For comparison, I went to my archive and extracted the chain that I created for my previous post using nimble’s default MCMC sampler.
readRDS(file.path( home, "data/dataStore/alcNimble01.rds")) %>%
nimble_to_df() %>%
trace_plot(b1, iter) +
labs(title="MCMC: Year coefficient (median and 80% interval)")

No competition, HMC converges much quicker.
Half and Half
I wanted to try HMC for b0, b1 and b3 together with a random walk block sampler for b2. In theory this should overcome the problem of the dynamic indexing of b2. However, I could not get this to work and there is not enough information in the draft manual to make it clear how it should be done.
In truth, I am not convinced that this is a good idea anyway. HMC is slow but only requires a short run, while MCMC is fast but needs a long run. Will the mixture be a medium length run of a medium speed algorithm, or will we now need a long, slow run? It is unclear to me whether combining MCMC and HMC is a good option.
Conclusions
It is early days and nimbleHMC still needs work, but it looks very promising. The developers have addressed a major weakness in nimble and turned it into a serious option for Bayesian model fitting. The test will be how well it scales to larger problems and whether nimble can compete with stan in terms of speed.

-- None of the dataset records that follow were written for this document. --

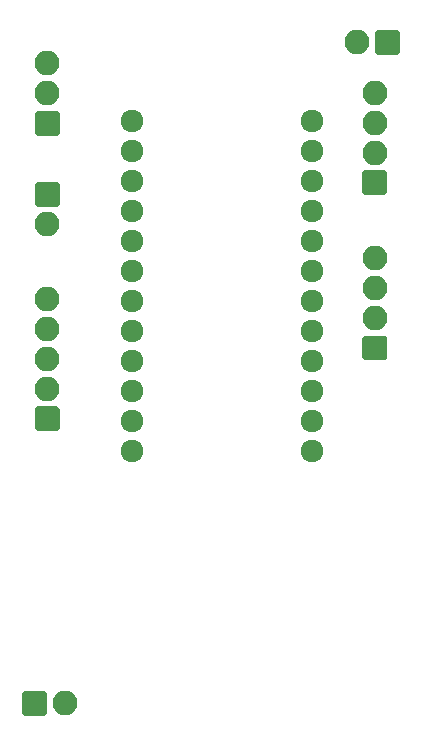
<source format=gbr>
G04 #@! TF.GenerationSoftware,KiCad,Pcbnew,(5.1.9-0-10_14)*
G04 #@! TF.CreationDate,2021-08-23T20:50:58+12:00*
G04 #@! TF.ProjectId,RatTrapSensorPCB,52617454-7261-4705-9365-6e736f725043,1.0*
G04 #@! TF.SameCoordinates,Original*
G04 #@! TF.FileFunction,Soldermask,Bot*
G04 #@! TF.FilePolarity,Negative*
%FSLAX46Y46*%
G04 Gerber Fmt 4.6, Leading zero omitted, Abs format (unit mm)*
G04 Created by KiCad (PCBNEW (5.1.9-0-10_14)) date 2021-08-23 20:50:58*
%MOMM*%
%LPD*%
G01*
G04 APERTURE LIST*
%ADD10C,1.924000*%
%ADD11O,2.100000X2.100000*%
G04 APERTURE END LIST*
D10*
X151041100Y-111353600D03*
X151041100Y-113893600D03*
X151041100Y-116433600D03*
X151041100Y-118973600D03*
X151041100Y-121513600D03*
X151041100Y-124053600D03*
X151041100Y-126593600D03*
X151041100Y-129133600D03*
X151041100Y-131673600D03*
X151041100Y-134213600D03*
X151041100Y-136753600D03*
X151041100Y-139293600D03*
X166281100Y-111353600D03*
X166281100Y-113893600D03*
X166281100Y-116433600D03*
X166281100Y-118973600D03*
X166281100Y-121513600D03*
X166281100Y-124053600D03*
X166281100Y-126593600D03*
X166281100Y-129133600D03*
X166281100Y-131673600D03*
X166281100Y-134213600D03*
X166281100Y-136753600D03*
X166281100Y-139293600D03*
G36*
G01*
X144875000Y-110700000D02*
X144875000Y-112400000D01*
G75*
G02*
X144675000Y-112600000I-200000J0D01*
G01*
X142975000Y-112600000D01*
G75*
G02*
X142775000Y-112400000I0J200000D01*
G01*
X142775000Y-110700000D01*
G75*
G02*
X142975000Y-110500000I200000J0D01*
G01*
X144675000Y-110500000D01*
G75*
G02*
X144875000Y-110700000I0J-200000D01*
G01*
G37*
D11*
X143825000Y-109010000D03*
X143825000Y-106470000D03*
G36*
G01*
X144875000Y-135700000D02*
X144875000Y-137400000D01*
G75*
G02*
X144675000Y-137600000I-200000J0D01*
G01*
X142975000Y-137600000D01*
G75*
G02*
X142775000Y-137400000I0J200000D01*
G01*
X142775000Y-135700000D01*
G75*
G02*
X142975000Y-135500000I200000J0D01*
G01*
X144675000Y-135500000D01*
G75*
G02*
X144875000Y-135700000I0J-200000D01*
G01*
G37*
X143825000Y-134010000D03*
X143825000Y-131470000D03*
X143825000Y-128930000D03*
X143825000Y-126390000D03*
G36*
G01*
X172600000Y-129700000D02*
X172600000Y-131400000D01*
G75*
G02*
X172400000Y-131600000I-200000J0D01*
G01*
X170700000Y-131600000D01*
G75*
G02*
X170500000Y-131400000I0J200000D01*
G01*
X170500000Y-129700000D01*
G75*
G02*
X170700000Y-129500000I200000J0D01*
G01*
X172400000Y-129500000D01*
G75*
G02*
X172600000Y-129700000I0J-200000D01*
G01*
G37*
X171550000Y-128010000D03*
X171550000Y-125470000D03*
X171550000Y-122930000D03*
G36*
G01*
X172600000Y-115700000D02*
X172600000Y-117400000D01*
G75*
G02*
X172400000Y-117600000I-200000J0D01*
G01*
X170700000Y-117600000D01*
G75*
G02*
X170500000Y-117400000I0J200000D01*
G01*
X170500000Y-115700000D01*
G75*
G02*
X170700000Y-115500000I200000J0D01*
G01*
X172400000Y-115500000D01*
G75*
G02*
X172600000Y-115700000I0J-200000D01*
G01*
G37*
X171550000Y-114010000D03*
X171550000Y-111470000D03*
X171550000Y-108930000D03*
G36*
G01*
X171775000Y-103625000D02*
X173475000Y-103625000D01*
G75*
G02*
X173675000Y-103825000I0J-200000D01*
G01*
X173675000Y-105525000D01*
G75*
G02*
X173475000Y-105725000I-200000J0D01*
G01*
X171775000Y-105725000D01*
G75*
G02*
X171575000Y-105525000I0J200000D01*
G01*
X171575000Y-103825000D01*
G75*
G02*
X171775000Y-103625000I200000J0D01*
G01*
G37*
X170085000Y-104675000D03*
G36*
G01*
X142775000Y-118400000D02*
X142775000Y-116700000D01*
G75*
G02*
X142975000Y-116500000I200000J0D01*
G01*
X144675000Y-116500000D01*
G75*
G02*
X144875000Y-116700000I0J-200000D01*
G01*
X144875000Y-118400000D01*
G75*
G02*
X144675000Y-118600000I-200000J0D01*
G01*
X142975000Y-118600000D01*
G75*
G02*
X142775000Y-118400000I0J200000D01*
G01*
G37*
X143825000Y-120090000D03*
G36*
G01*
X143625000Y-161700000D02*
X141925000Y-161700000D01*
G75*
G02*
X141725000Y-161500000I0J200000D01*
G01*
X141725000Y-159800000D01*
G75*
G02*
X141925000Y-159600000I200000J0D01*
G01*
X143625000Y-159600000D01*
G75*
G02*
X143825000Y-159800000I0J-200000D01*
G01*
X143825000Y-161500000D01*
G75*
G02*
X143625000Y-161700000I-200000J0D01*
G01*
G37*
X145315000Y-160650000D03*
M02*

</source>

The remaining issue, as I see it, is that nimble is so versatile that the range of its options will prove off-putting to users who are not relatively expert in R. There is a parallel here with mlr3 a competitor of tidymodels that I have used in other of my posts. In my opinion, mlr3 is the better option for building machine learning pipelines, but like nimble it relies on OOP with R6 and this fact is not completely hidden from the user. Somehow, both packages need to simplify their interfaces, while maintaining their amazing flexibility and that will not be easy.